Coffee runs hot and cold

April 08, 2011

The numbers of young daily coffee drinkers are growing again. How will they take to recent price hikes?

Retailers will soon learn if a recent rebound in coffee drinking among 18- to 39-year-olds will lose steam due to steep ingredient cost hikes in 2011. Optimists will cite several figures from the National Coffee Association of U.S.A.'s National Coffee Drinking Trends 2011 Survey as cause for category promise: 

  • Daily coffee drinkers now include 40% of consumers age 18 to 24, up from 31% in 2010, and even with the 2009 level.
  • Daily coffee drinkers also include 54% of consumers age 25 to 39, up from 44% in 2010 and 53% in 2009. "These figures aligned with findings that 29% of those 18-39 feel better about their financial situation than last year," NCA reported.
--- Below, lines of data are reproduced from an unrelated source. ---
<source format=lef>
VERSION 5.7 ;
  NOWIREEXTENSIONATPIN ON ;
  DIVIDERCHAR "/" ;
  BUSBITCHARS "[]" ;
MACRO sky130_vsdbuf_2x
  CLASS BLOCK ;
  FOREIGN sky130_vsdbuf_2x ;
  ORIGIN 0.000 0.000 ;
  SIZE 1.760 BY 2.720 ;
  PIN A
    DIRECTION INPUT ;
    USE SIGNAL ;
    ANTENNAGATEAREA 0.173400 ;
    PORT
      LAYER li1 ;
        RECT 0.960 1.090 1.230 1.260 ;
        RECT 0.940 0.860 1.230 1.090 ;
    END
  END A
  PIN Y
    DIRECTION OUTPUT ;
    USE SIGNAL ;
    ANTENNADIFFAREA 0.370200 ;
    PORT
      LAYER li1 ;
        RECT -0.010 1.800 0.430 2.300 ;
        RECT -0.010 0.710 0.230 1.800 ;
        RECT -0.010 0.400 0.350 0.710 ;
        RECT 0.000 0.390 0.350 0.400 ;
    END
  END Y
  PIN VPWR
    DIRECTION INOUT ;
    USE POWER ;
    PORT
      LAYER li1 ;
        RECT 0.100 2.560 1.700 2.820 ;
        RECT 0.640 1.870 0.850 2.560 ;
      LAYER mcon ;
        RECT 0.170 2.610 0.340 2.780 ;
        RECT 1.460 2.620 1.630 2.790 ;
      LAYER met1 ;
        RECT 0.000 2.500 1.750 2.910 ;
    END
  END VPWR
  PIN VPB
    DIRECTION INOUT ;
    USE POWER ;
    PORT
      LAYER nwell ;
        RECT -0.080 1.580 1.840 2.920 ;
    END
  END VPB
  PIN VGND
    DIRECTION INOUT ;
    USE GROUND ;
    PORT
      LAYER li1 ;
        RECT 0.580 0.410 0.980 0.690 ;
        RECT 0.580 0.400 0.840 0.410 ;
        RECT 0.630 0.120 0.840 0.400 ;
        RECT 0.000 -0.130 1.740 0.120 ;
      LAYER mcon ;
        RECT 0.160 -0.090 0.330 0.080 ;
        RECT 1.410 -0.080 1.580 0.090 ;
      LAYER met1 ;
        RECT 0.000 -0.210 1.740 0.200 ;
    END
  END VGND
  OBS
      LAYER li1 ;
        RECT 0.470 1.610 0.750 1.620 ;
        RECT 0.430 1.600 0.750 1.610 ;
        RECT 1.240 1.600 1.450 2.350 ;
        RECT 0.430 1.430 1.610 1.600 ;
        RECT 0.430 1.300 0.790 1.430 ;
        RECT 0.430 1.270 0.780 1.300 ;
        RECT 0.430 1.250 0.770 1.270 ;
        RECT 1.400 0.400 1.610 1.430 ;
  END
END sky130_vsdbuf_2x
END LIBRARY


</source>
But will price hikes quell their craving, in particular for gourmet coffee, which NCA says is a "significant portion" of total coffee consumption? Also, at-home consumption is quite mature compared with out-of-home consumption. Some 86% of coffee consumers drank coffee at home within a day of taking the survey vs. 24% who drank coffee out of home, the survey said, noting continued category encroachment by single-cup systems. Pod penetration is up 1% a year, and 35% of respondents with pod systems bought them within the past six months.

Another segment with legs is iced coffee as a year-round beverage, suggests Dunkin' Donuts research, which shows "nearly 80% of iced coffee drinkers are drinking more iced coffee now than one year ago," and most (56%) prefer it to hot coffee even during winter. What's behind this trend? When people want energy, 64% drink iced coffee, 22% opt for energy drinks, 9% carbonated beverages and 6% juice, the survey says.
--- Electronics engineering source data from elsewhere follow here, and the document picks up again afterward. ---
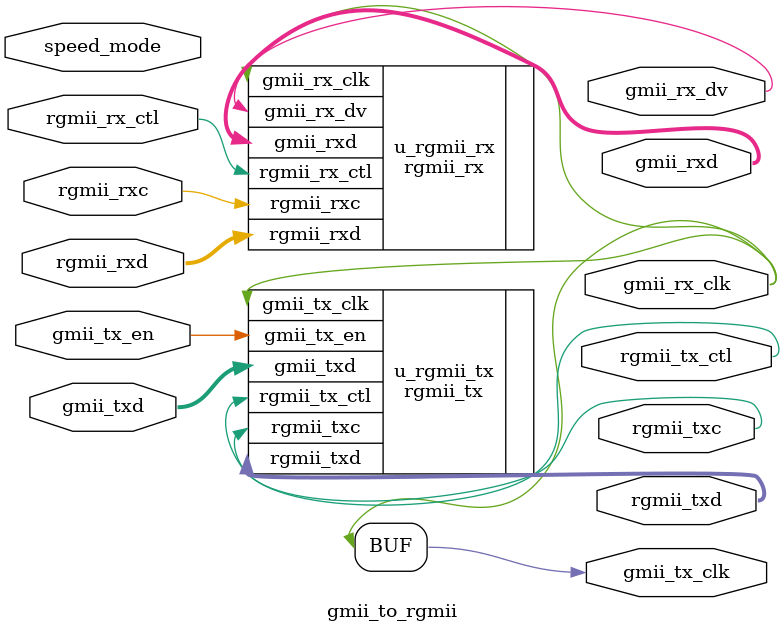
<source format=v>

module gmii_to_rgmii(
    //ÒÔÌ«ÍøGMII½Ó¿Ú    
    output             gmii_rx_clk , //GMII½ÓÊÕÊ±ÖÓ
    output             gmii_rx_dv  , //GMII½ÓÊÕÊý¾ÝÓÐÐ§ÐÅºÅ
    output      [7:0]  gmii_rxd    , //GMII½ÓÊÕÊý¾Ý
    output             gmii_tx_clk , //GMII·¢ËÍÊ±ÖÓ    
    input              gmii_tx_en  , //GMII·¢ËÍÊý¾ÝÊ¹ÄÜÐÅºÅ
    input       [7:0]  gmii_txd    , //GMII·¢ËÍÊý¾Ý            
    //ÒÔÌ«ÍøRGMII½Ó¿Ú   
    input              rgmii_rxc   , //RGMII½ÓÊÕÊ±ÖÓ
    input              rgmii_rx_ctl, //RGMII½ÓÊÕÊý¾Ý¿ØÖÆÐÅºÅ
    input       [3:0]  rgmii_rxd   , //RGMII½ÓÊÕÊý¾Ý
    output             rgmii_txc   , //RGMII·¢ËÍÊ±ÖÓ    
    output             rgmii_tx_ctl, //RGMII·¢ËÍÊý¾Ý¿ØÖÆÐÅºÅ
    output      [3:0]  rgmii_txd   , //RGMII·¢ËÍÊý¾Ý
    input       [1:0]  speed_mode    //ËÙÂÊÄ£Ê½£º11-1000M£¬10-100M£¬01-10M
    );

// wire define
// wire    gmii_rx_er  ; //GMII½ÓÊÕ´íÎóÐÅºÅ
// wire    gmii_tx_er  ; //GMII·¢ËÍ´íÎóÐÅºÅ   
 
assign gmii_tx_clk = gmii_rx_clk;
// ¸ù¾ÝËÙÂÊÄ£Ê½ÉèÖÃ´íÎóÐÅºÅ
// assign gmii_tx_er = (speed_mode == 2'b11) ? 1'b1 : 1'b0;
// assign gmii_rx_er = (speed_mode == 2'b11) ? 1'b1 : 1'b0;

//RGMII½ÓÊÕ
rgmii_rx u_rgmii_rx(
    .gmii_rx_clk   (gmii_rx_clk ),
    .rgmii_rxc     (rgmii_rxc   ),
    .rgmii_rx_ctl  (rgmii_rx_ctl),
    .rgmii_rxd     (rgmii_rxd   ),
    // .gmii_rx_er    (gmii_rx_er  ),
    .gmii_rx_dv    (gmii_rx_dv ),
    .gmii_rxd      (gmii_rxd   )
    );

//RGMII·¢ËÍ
rgmii_tx u_rgmii_tx(
    .gmii_tx_clk   (gmii_tx_clk ),
    .gmii_tx_en    (gmii_tx_en  ),
    .gmii_txd      (gmii_txd    ),
    // .gmii_tx_er    (gmii_tx_er  ),
              
    .rgmii_txc     (rgmii_txc   ),
    .rgmii_tx_ctl  (rgmii_tx_ctl),
    .rgmii_txd     (rgmii_txd   )
    );

endmodule
</source>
Coffee marketing is keeping the heat on. A year ago, the category grew 2.9% and surpassed the $5 billion dollar sales benchmark in U.S. food, drug and mass merchandiser stores (including Walmart), according to Nielsen data for prepackaged, UPC-coded products only.  In the latest 52-week period ended February 19, 2011, coffee sales perked up another 3.1% to $5.20 billion.  Yet this latest gain was probably due to price hikes because equivalized unit volume fell by 2.9%.
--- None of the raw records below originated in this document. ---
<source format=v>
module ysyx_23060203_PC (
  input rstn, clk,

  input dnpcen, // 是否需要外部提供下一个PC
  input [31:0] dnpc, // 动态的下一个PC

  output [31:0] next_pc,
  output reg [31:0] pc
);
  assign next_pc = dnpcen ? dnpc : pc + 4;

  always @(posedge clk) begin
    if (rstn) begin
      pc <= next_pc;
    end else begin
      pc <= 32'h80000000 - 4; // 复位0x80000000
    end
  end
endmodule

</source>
EUV was down for both brands and private label, but brands fared much better. A 1.6% EUV dip for brands, which account for 90% of category share, still led to a 4.2% dollar sales rise to $4.73 billion in the latest 52 weeks. By contrast, a 12.3% fall in private label EUV produced a 7.1% drop in dollar sales to $471.9 million, Nielsen data show. 

Ground coffee dominates the category, with dollar sales up 3.4% a year ago and 4.3% in the latest 52 weeks to $3.79 billion. Yet ground coffee experienced a 3.7% EUV decline in the most recent year. This was comprised of a 2.2% dip by brands and a 13.1% fall by private label.

Indeed, of all category segments, just one posted both dollar sales and EUV rises in the latest year. Liquid coffee dollar sales were up 3.7% to $363.7 million on 4.4% EUV growth. Brands account for 99% of dollar sales within this segment.